When training a neural network it’s easy to overfit to your training dataset. One of the ways to prevent that is using so-call regularization techniques. In this post I will go over some common ways to regularize your network.

Default network

Before we start regularizing I will start with a simple MNIST convolutional network

import tensorflow as tf
import numpy as np
import sklearn.metrics
import matplotlib.pyplot as plt

print("The TensorFlow version used in this tutorial is", tf.__version__)

(x_train, y_train), (x_test, y_test) = tf.keras.datasets.mnist.load_data()

# Transform the input into floating point inputs between 0 and 1
x_train = np.expand_dims(x_train.astype('float32') / 255.0, -1)
x_test = np.expand_dims(x_test.astype('float32') / 255.0, -1)

def get_model():
    # Define a very simple model
    model = tf.keras.models.Sequential([
        tf.keras.layers.Input(shape=(28,28, 1)),
        tf.keras.layers.Conv2D(32, 3, activation='relu', padding='same'),
        tf.keras.layers.Conv2D(16, 3, activation='relu', padding='same'),
        tf.keras.layers.Flatten(),
        tf.keras.layers.Dense(10, activation='softmax')
    ])
    return model

model = get_model()
model.summary()


# Compile and train the model for one epoch... It's only to have something trained, not get the best score
model.compile(
    loss='sparse_categorical_crossentropy',
    optimizer=tf.keras.optimizers.Adam(0.001),
    metrics=['accuracy'],
)
model.fit(x_train, y_train,epochs=1)


The TensorFlow version used in this tutorial is 2.2.0
Model: "sequential"
_________________________________________________________________
Layer (type)                 Output Shape              Param #   
=================================================================
conv2d (Conv2D)              (None, 28, 28, 32)        320       
_________________________________________________________________
conv2d_1 (Conv2D)            (None, 28, 28, 16)        4624      
_________________________________________________________________
flatten (Flatten)            (None, 12544)             0         
_________________________________________________________________
dense (Dense)                (None, 10)                125450    
=================================================================
Total params: 130,394
Trainable params: 130,394
Non-trainable params: 0
_________________________________________________________________
1875/1875 [==============================] - 33s 17ms/step - loss: 0.1488 - accuracy: 0.9561





<tensorflow.python.keras.callbacks.History at 0x7fcd3a73f128>

Dropout

One of the simplest ways to regularize your output is by using the so-called dropout technique. With this method random values in the layers of your neural network will be set to zero. The underlying idea is that the neural network can’t overfit to one specific feature, but instead has to rely on multiple features to be present to recognize your objects.

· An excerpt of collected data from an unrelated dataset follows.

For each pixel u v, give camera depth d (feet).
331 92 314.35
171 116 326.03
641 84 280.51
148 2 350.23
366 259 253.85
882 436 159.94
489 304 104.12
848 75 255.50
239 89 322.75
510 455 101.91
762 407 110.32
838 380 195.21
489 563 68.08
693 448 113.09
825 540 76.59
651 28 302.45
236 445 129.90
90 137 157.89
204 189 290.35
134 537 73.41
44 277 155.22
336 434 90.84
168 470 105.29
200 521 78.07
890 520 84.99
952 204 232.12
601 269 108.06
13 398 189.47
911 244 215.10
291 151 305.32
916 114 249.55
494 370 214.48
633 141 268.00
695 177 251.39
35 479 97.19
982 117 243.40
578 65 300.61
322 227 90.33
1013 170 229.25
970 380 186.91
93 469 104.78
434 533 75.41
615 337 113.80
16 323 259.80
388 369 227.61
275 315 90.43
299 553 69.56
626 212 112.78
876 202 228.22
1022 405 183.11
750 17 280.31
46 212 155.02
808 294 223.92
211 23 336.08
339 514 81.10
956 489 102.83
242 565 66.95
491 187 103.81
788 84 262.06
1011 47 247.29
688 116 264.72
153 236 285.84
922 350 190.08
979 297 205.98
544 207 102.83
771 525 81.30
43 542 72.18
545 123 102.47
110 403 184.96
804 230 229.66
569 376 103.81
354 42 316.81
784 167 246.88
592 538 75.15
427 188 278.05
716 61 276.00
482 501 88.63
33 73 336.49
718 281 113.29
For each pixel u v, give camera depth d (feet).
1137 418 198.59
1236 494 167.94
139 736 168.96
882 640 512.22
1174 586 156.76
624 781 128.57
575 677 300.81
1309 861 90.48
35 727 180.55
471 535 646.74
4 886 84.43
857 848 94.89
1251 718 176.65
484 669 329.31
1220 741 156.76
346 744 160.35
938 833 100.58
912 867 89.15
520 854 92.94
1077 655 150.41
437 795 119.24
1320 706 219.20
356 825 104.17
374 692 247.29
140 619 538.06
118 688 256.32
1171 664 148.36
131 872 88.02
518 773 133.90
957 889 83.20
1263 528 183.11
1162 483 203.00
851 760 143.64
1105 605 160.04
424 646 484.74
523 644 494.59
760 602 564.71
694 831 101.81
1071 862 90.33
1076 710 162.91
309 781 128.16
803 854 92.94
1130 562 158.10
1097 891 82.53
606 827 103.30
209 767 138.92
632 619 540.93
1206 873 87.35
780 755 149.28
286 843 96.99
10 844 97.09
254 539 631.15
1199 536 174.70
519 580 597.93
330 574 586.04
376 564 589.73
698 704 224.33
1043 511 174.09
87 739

Adding dropout is simple, it’s a layer available in Keras at tf.keras.layers.Dropout(dropout_percentage). The dropout percentage is something you can set yourself. By default it’s set to 0.5. Personally I noticed that if you have a hard problem with enough data, and a wide variety of data, dropout should be quite low to be effective. However, if you have a simple problem and not enough data it’s better to increase the dropout percentage to make the most of your data.


model = tf.keras.models.Sequential([
    tf.keras.layers.Input(shape=(28,28, 1)),
    tf.keras.layers.Conv2D(32, 3, activation='relu', padding='same'),
    tf.keras.layers.Dropout(0.2),
    tf.keras.layers.Conv2D(16, 3, activation='relu', padding='same'),
    tf.keras.layers.Dropout(0.2),
    tf.keras.layers.Flatten(),
    tf.keras.layers.Dense(10, activation='softmax')
])

model.summary()


# Compile and train the model for one epoch... It's only to have something trained, not get the best score
model.compile(
    loss='sparse_categorical_crossentropy',
    optimizer=tf.keras.optimizers.Adam(0.001),
    metrics=['accuracy'],
)
model.fit(x_train, y_train,epochs=1)

Model: "sequential_1"
_________________________________________________________________
Layer (type)                 Output Shape              Param #   
=================================================================
conv2d_2 (Conv2D)            (None, 28, 28, 32)        320       
_________________________________________________________________
dropout (Dropout)            (None, 28, 28, 32)        0         
_________________________________________________________________
conv2d_3 (Conv2D)            (None, 28, 28, 16)        4624      
_________________________________________________________________
dropout_1 (Dropout)          (None, 28, 28, 16)        0         
_________________________________________________________________
flatten_1 (Flatten)          (None, 12544)             0         
_________________________________________________________________
dense_1 (Dense)              (None, 10)                125450    
=================================================================
Total params: 130,394
Trainable params: 130,394
Non-trainable params: 0
_________________________________________________________________
1875/1875 [==============================] - 46s 24ms/step - loss: 0.1655 - accuracy: 0.9512





<tensorflow.python.keras.callbacks.History at 0x7fcd2c50b860>
model.losses
[]

Weight decay

When training neural network it’s possible for weights to become very large. It’s possible to solve a problem that way, but in general this makes the network more vulnerable for weird inputs, as the large multiplications can then stack up giving bad results. It’s better for weights to be small to solve the problem, as this tends to generalize better to the whole problem space.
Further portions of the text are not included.